Both of these men had found true love in their lives; but for only one of them would it last. Hornaday's love affair with his wife, Josephine, would endure for almost six decades, until his last breath. “This morning—‘it bein' Sunday'—I had a long think, all about you,” he wrote to her in 1899, “about our first acquaintance, the middle and the end of our courtship, and the 19 1/2 very happy years following. . . . Dear old Heart, dearest Love, the years have made me so fond of you, and so dependent on your love and your daily smiles that when you are gone I am lost!”
8

Roosevelt, too, experienced early love of a shattering intensity. He was twenty years old when he met Alice Hathaway Lee at her parent's house in Chestnut Hill, Massachusetts.
9
It was October 1878; she was seventeen. He was smitten as soon as he saw her, and he wooed her for over a year, during his senior year at Harvard, before he won her.

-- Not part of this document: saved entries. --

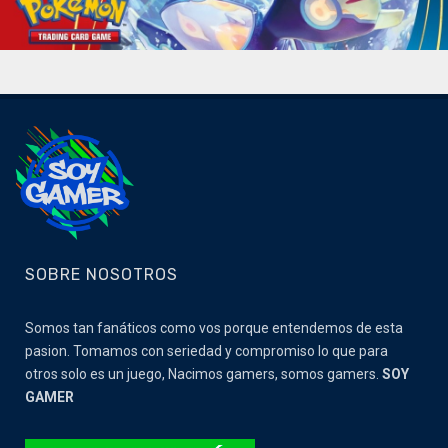
SOBRE NOSOTROS
Somos tan fanáticos como vos porque entendemos de esta
pasion. Tomamos con seriedad y compromiso lo que para
otros solo es un juego, Nacimos gamers, somos gamers.
SOY
GAMER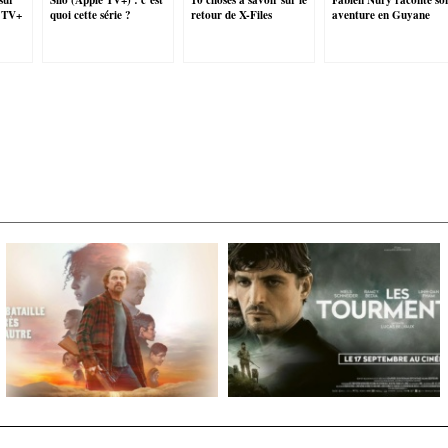
e TV+
quoi cette série ?
retour de X-Files
aventure en Guyane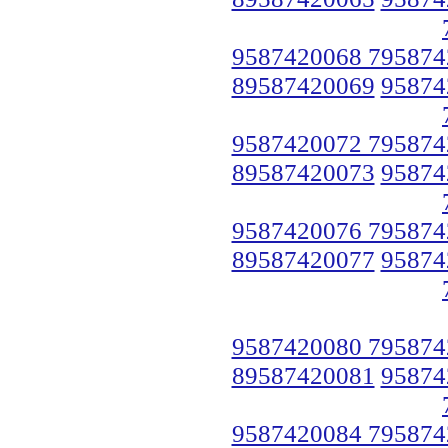
9587420068 795874
89587420069
95874
9587420072 795874
89587420073
95874
9587420076 795874
89587420077
95874
9587420080 795874
89587420081
95874
9587420084 795874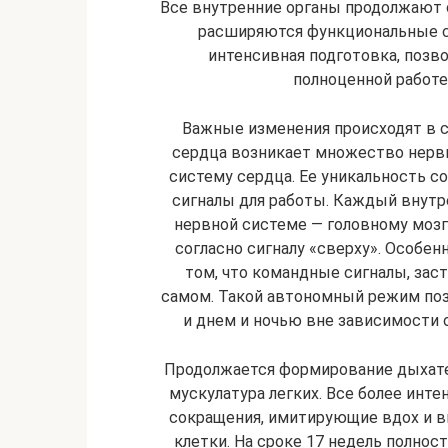
Все внутренние органы продолжают 
расширяются функциональные с
интенсивная подготовка, позв
полноценной работе
Важные изменения происходят в 
сердца возникает множество нерв
систему сердца. Ее уникальность с
сигналы для работы. Каждый внутр
нервной системе — головному мозгу
согласно сигналу «сверху». Особе
том, что командные сигналы, зас
самом. Такой автономный режим поз
и днем и ночью вне зависимости 
Продолжается формирование дыхате
мускулатура легких. Все более ин
сокращения, имитирующие вдох и в
клетки. На сроке 17 недель полнос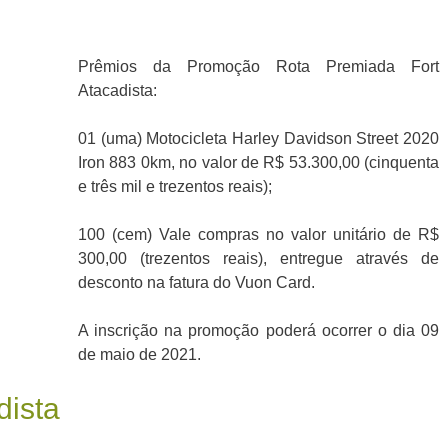
Prêmios da Promoção Rota Premiada Fort
Atacadista:
01 (uma) Motocicleta Harley Davidson Street 2020
Iron 883 0km, no valor de R$ 53.300,00 (cinquenta
e três mil e trezentos reais);
100 (cem) Vale compras no valor unitário de R$
300,00 (trezentos reais), entregue através de
desconto na fatura do Vuon Card.
A inscrição na promoção poderá ocorrer o dia 09
de maio de 2021.
dista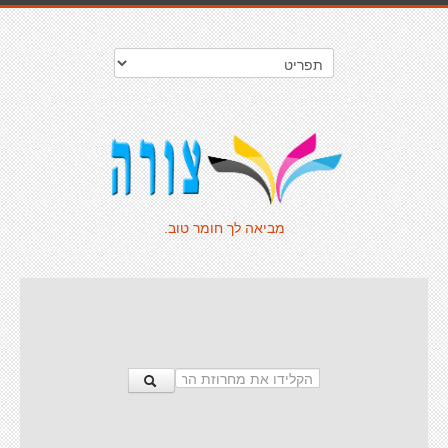
מביאה לך חומר טוב.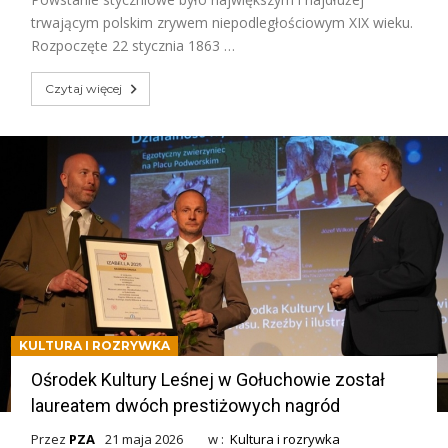
trwającym polskim zrywem niepodległościowym XIX wieku.
Rozpoczęte 22 stycznia 1863 …
Czytaj więcej
KULTURA I ROZRYWKA
Ośrodek Kultury Leśnej w Gołuchowie został
laureatem dwóch prestiżowych nagród
Przez
PZA
21 maja 2026
w :
Kultura i rozrywka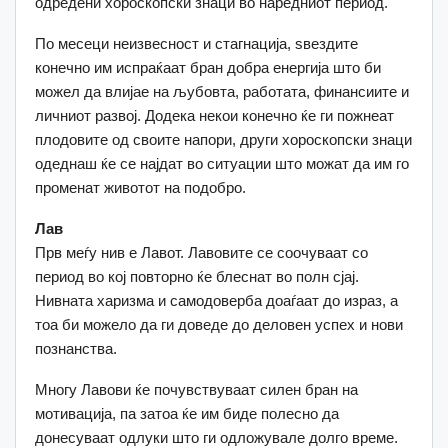
одредени хороскопски знаци во наредниот период.
По месеци неизвесност и стагнација, ѕвездите
конечно им испраќаат бран добра енергија што би
можел да влијае на љубовта, работата, финансиите и
личниот развој. Додека некои конечно ќе ги пожнеат
плодовите од своите напори, други хороскопски знаци
одеднаш ќе се најдат во ситуации што можат да им го
променат животот на подобро.
Лав
Прв меѓу нив е Лавот. Лавовите се соочуваат со
период во кој повторно ќе блеснат во полн сјај.
Нивната харизма и самодоверба доаѓаат до израз, а
тоа би можело да ги доведе до деловен успех и нови
познанства.
Многу Лавови ќе почувствуваат силен бран на
мотивација, па затоа ќе им биде полесно да
донесуваат одлуки што ги одложувале долго време.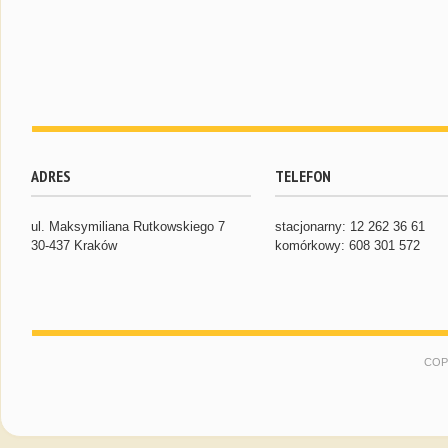
ADRES
TELEFON
ul. Maksymiliana Rutkowskiego 7
stacjonarny: 12 262 36 61
30-437 Kraków
komórkowy: 608 301 572
COP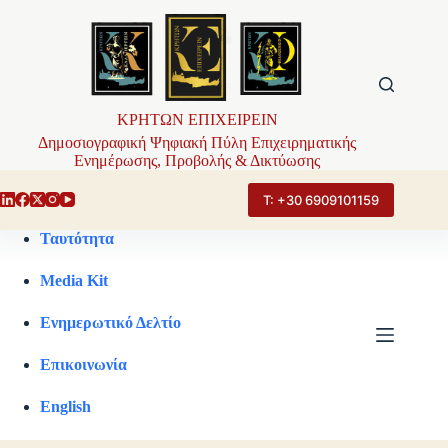
Μετάβαση
στο
περιεχόμενο
ΚΡΗΤΩΝ ΕΠΙΧΕΙΡΕΙΝ
Δημοσιογραφική Ψηφιακή Πύλη Επιχειρηματικής
Ενημέρωσης, Προβολής & Δικτύωσης
Τ: +30 6909101159
Ταυτότητα
Media Kit
Ενημερωτικό Δελτίο
Επικοινωνία
English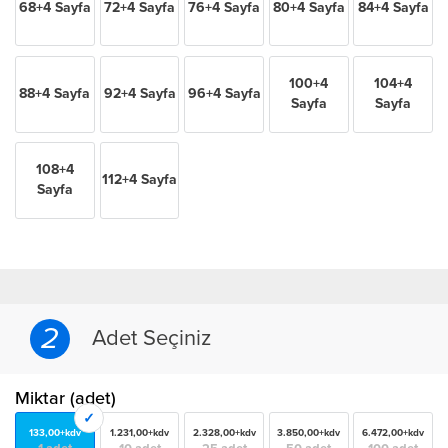
68+4 Sayfa
72+4 Sayfa
76+4 Sayfa
80+4 Sayfa
84+4 Sayfa
100+4
104+4
88+4 Sayfa
92+4 Sayfa
96+4 Sayfa
Sayfa
Sayfa
108+4
112+4 Sayfa
Sayfa
2
Adet Seçiniz
Miktar (adet)
133,00+kdv
1.231,00+kdv
2.328,00+kdv
3.850,00+kdv
6.472,00+kdv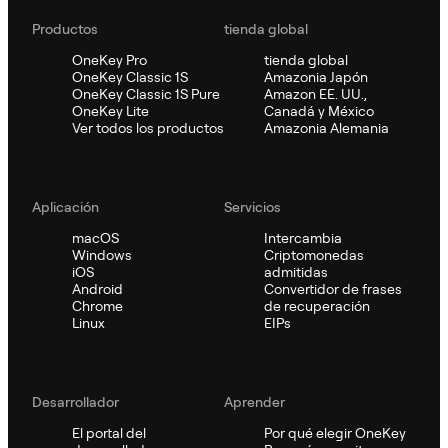
Productos
tienda global
OneKey Pro
tienda global
OneKey Classic 1S
Amazonia Japón
OneKey Classic 1S Pure
Amazon EE. UU.,
OneKey Lite
Canadá y México
Ver todos los productos
Amazonia Alemania
Aplicación
Servicios
macOS
Intercambia
Windows
Criptomonedas
iOS
admitidas
Android
Convertidor de frases
Chrome
de recuperación
Linux
EIPs
Desarrollador
Aprender
El portal del
Por qué elegir OneKey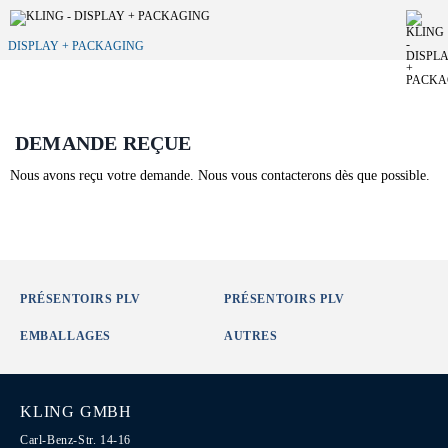
DISPLAY + PACKAGING
DEMANDE REÇUE
Nous avons reçu votre demande. Nous vous contacterons dès que possible.
PRÉSENTOIRS PLV
PRÉSENTOIRS PLV
EMBALLAGES
AUTRES
KLING GMBH
Carl-Benz-Str. 14-16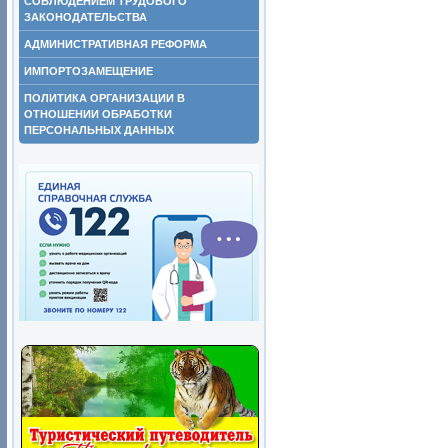
СОБЛЮДЕНИЕМ ТРУДОВОГО
ЗАКОНОДАТЕЛЬСТВА
АДМИНИСТРАТИВНАЯ РЕФОРМА
ИМПОРТОЗАМЕЩЕНИЕ
ПОЛИТИКА ОРГАНИЗАЦИИ В
ОТНОШЕНИИ ОБРАБОТКИ
ПЕРСОНАЛЬНЫХ ДАННЫХ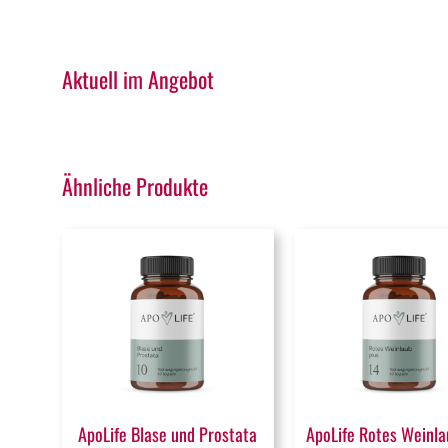
Aktuell im Angebot
Ähnliche Produkte
ApoLife Blase und Prostata
ApoLife Rotes Weinla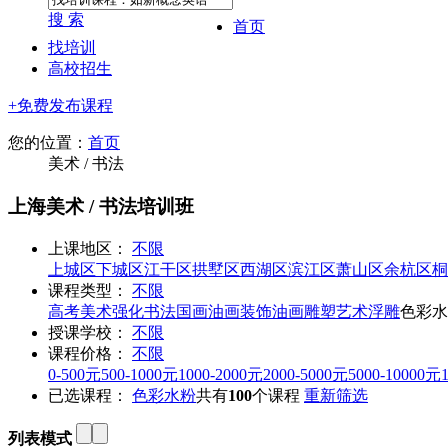
搜 索
首页
找培训
高校招生
+免费发布课程
您的位置：
首页
美术 / 书法
上海美术 / 书法培训班
上课地区：
不限
上城区
下城区
江干区
拱墅区
西湖区
滨江区
萧山区
余杭区
桐
课程类型：
不限
高考美术强化
书法
国画
油画
装饰油画
雕塑
艺术浮雕
色彩水
授课学校：
不限
课程价格：
不限
0-500元
500-1000元
1000-2000元
2000-5000元
5000-10000元
已选课程：
色彩水粉
共有
100
个课程
重新筛选
列表模式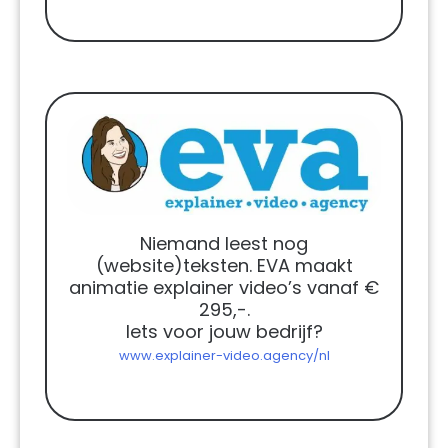
Niemand leest nog
(website)teksten. EVA maakt
animatie explainer video’s vanaf €
295,-.
Iets voor jouw bedrijf?
www.explainer-video.agency/nl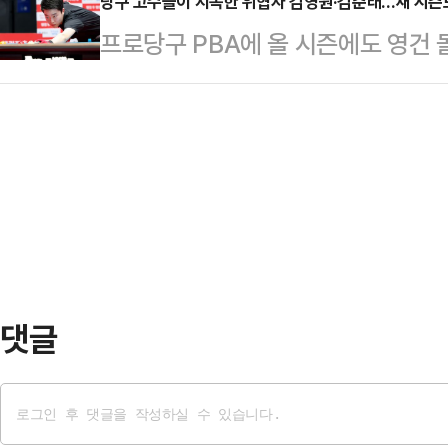
월 예정된 월드챔피언십까지 10개월 
당구 고수들이 지목한 위협자 김영원·김준태…새 시즌
드), 김준태(하림), 하비에르 팔라손
프로당구 PBA에 올 시즌에도 영건 
새 시즌 PBA의 변화 가운데 가장 
강전에서도 강자들이 탈락을 면치 못
는 지난 시즌 개막 투어에서 불과 16
이나 중요 경기는 밤 늦게 열려 자정
까지 오르며 영건 돌풍의 중심에 섰
이 있을 수밖에 없다.이에 PBA는 
경험 부족을 노출하며 아쉽게 준우승
의 기존 공격시간 35초를 33초로 
던 ‘NH농협카드 PBA 챔피언십 20
…
을 차지하며 존재감을 과시했다.한 
는 빠르게 PBA를 대표하는 정상급
어 최강자로…
댓글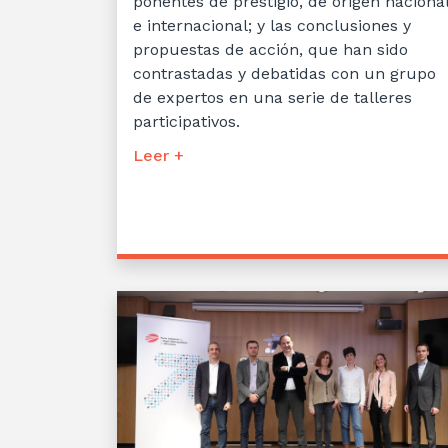
ponentes de prestigio, de origen naciona
e internacional; y las conclusiones y
propuestas de acción, que han sido
contrastadas y debatidas con un grupo
de expertos en una serie de talleres
participativos.
Leer +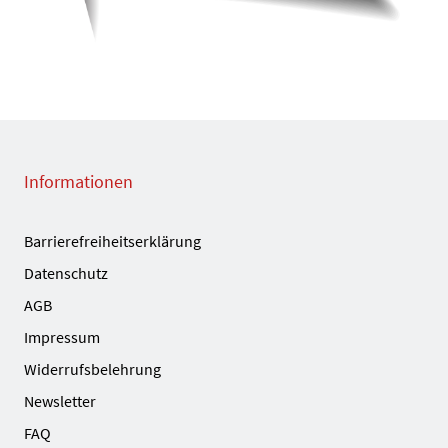
Informationen
Barrierefreiheitserklärung
Datenschutz
AGB
Impressum
Widerrufsbelehrung
Newsletter
FAQ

They were engaged on January 25, 1880. A few days later, Roosevelt rode his sleigh through a snowstorm over to Chestnut Hill, “the horse plunging to his belly in the great drifts, and the wind cutting my face like a knife,” he later confided to his diary. “My sweet life was just as lovable and pretty as ever; it seems hardly possible that
I can kiss her and hold her in my arms; she is so pure and innocent and so very, very pretty. I have never done anything to deserve such good fortune.” Perhaps because he was so beside himself with joy, on his way home the sleigh tipped over in a snowdrift and he was “dragged about 300 yards, holding onto the reins, before I could stop the horse.”